Celebration seeds, scattered by your unique hands and from
the fruits of your unique roots, are being harvested.
Celebrating calls out the good. Celebrating demands joy –
even when life is hard.
We know where joy comes from.
I’m becoming a serial celebrator. I bake a ridiculous amount of cakes weekly.
Droves of children come up to me to report birthdays and accomplishments,
counting on a high-five, a hug, a kiss, a victory dance… and hoping for a cake
or maybe a balloon. In this culture, celebrating is a luxury that usually falls
to the very bottom of the priority list. Cake is out of the question. Shoot,
toilet paper is usually out of the question.
But I love birthdays. I can’t resist them. I carry around
candles and matches in my backpack… just in case. Birthdays are a
just-because-you’re-here celebration. Celebrating the very existence of
someone. They didn’t have to do anything
to have a birthday. But it’s a celebration. It’s a celebrating of a part of
God’s creation He poured His best craftsmanship into.
Blow out your candles and make a wish… You have something
to hope for.
Some kids have never blown out candles. (I’m working on
that.)
Some kids have never had to make a wish.
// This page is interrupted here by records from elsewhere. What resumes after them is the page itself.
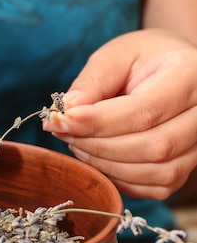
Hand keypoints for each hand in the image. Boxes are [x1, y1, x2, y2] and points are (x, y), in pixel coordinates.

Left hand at [43, 29, 196, 198]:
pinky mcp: (187, 169)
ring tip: (77, 142)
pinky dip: (119, 178)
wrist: (173, 70)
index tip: (60, 120)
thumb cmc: (144, 59)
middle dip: (98, 145)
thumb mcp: (116, 55)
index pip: (145, 111)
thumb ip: (92, 82)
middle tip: (63, 131)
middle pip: (153, 147)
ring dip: (105, 164)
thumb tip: (66, 112)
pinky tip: (98, 156)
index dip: (98, 122)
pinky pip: (154, 187)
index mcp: (191, 75)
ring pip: (155, 172)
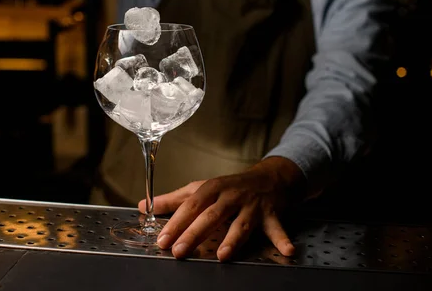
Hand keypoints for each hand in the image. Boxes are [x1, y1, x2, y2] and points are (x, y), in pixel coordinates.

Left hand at [137, 157, 305, 261]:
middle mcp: (230, 196)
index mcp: (211, 189)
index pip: (190, 206)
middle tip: (179, 251)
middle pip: (211, 216)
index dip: (175, 223)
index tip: (162, 240)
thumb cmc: (230, 186)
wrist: (269, 177)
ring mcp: (252, 206)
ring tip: (223, 255)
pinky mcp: (272, 215)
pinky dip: (283, 239)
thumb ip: (173, 200)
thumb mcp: (201, 188)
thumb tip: (143, 206)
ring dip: (233, 239)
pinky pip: (278, 229)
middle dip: (194, 233)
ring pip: (240, 224)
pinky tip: (288, 251)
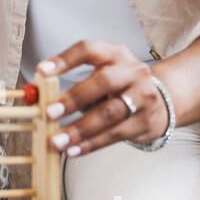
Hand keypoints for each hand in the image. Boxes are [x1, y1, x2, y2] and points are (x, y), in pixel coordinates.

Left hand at [37, 39, 173, 157]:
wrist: (164, 100)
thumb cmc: (120, 87)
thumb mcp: (101, 76)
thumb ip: (73, 84)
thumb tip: (36, 98)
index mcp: (115, 54)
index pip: (89, 49)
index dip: (65, 59)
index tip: (41, 71)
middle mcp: (132, 72)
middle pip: (104, 82)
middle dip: (74, 98)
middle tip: (50, 112)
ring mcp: (143, 96)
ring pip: (109, 113)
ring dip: (80, 129)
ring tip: (57, 141)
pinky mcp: (145, 121)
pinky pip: (115, 135)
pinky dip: (91, 144)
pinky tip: (73, 150)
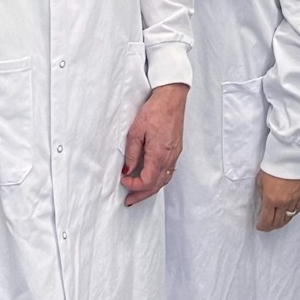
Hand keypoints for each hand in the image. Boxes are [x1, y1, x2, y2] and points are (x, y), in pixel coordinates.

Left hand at [122, 83, 187, 205]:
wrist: (172, 98)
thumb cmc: (155, 111)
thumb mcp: (136, 131)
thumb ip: (132, 153)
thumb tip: (127, 170)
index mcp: (159, 155)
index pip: (147, 181)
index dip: (134, 185)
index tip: (123, 180)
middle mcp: (170, 158)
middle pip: (156, 185)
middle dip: (141, 195)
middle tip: (129, 201)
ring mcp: (175, 155)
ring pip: (164, 180)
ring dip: (150, 189)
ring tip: (138, 193)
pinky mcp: (176, 150)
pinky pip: (168, 172)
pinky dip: (158, 180)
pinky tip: (151, 179)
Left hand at [256, 171, 299, 231]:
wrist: (287, 158)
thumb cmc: (272, 167)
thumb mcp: (260, 182)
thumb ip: (262, 195)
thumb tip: (263, 203)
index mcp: (270, 200)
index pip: (266, 220)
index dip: (262, 226)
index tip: (260, 226)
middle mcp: (282, 203)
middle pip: (277, 222)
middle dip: (271, 227)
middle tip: (267, 227)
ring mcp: (293, 200)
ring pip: (288, 218)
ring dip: (281, 223)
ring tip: (277, 223)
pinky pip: (297, 210)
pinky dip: (292, 215)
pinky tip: (288, 215)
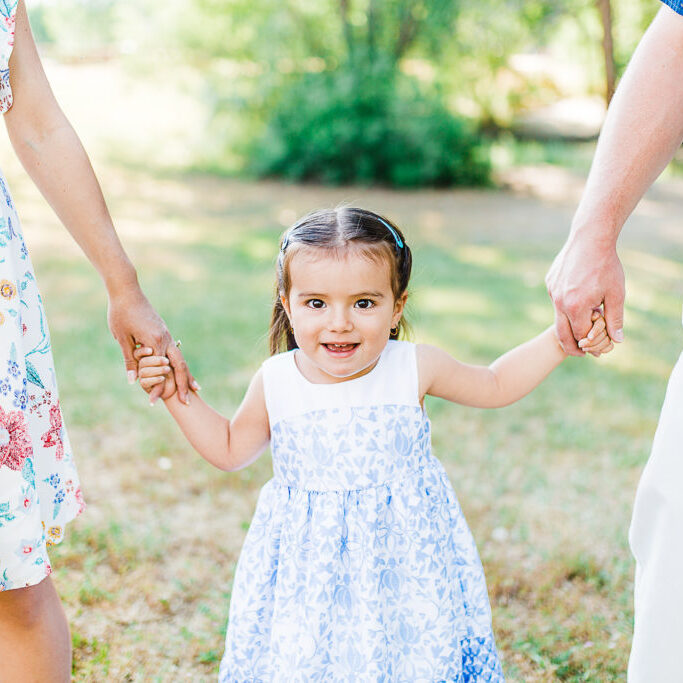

They’ve never even
known how.
I’m believing in a whole culture of those
formally-known-as-orphans being celebrated in Family, around a big chocolate
cake with sprinkles.
I’m believing in inflated, smiling cheeks breathing hope
over those heavenly candles as His Kingdom Comes.
…on earth as it is in Heaven…
So let’s make this Birthday Week! I want to share a few
hope-breathed stories with you – with a little bit of icing on top.
SMILES! Thanks for reminding me that celebrations are important.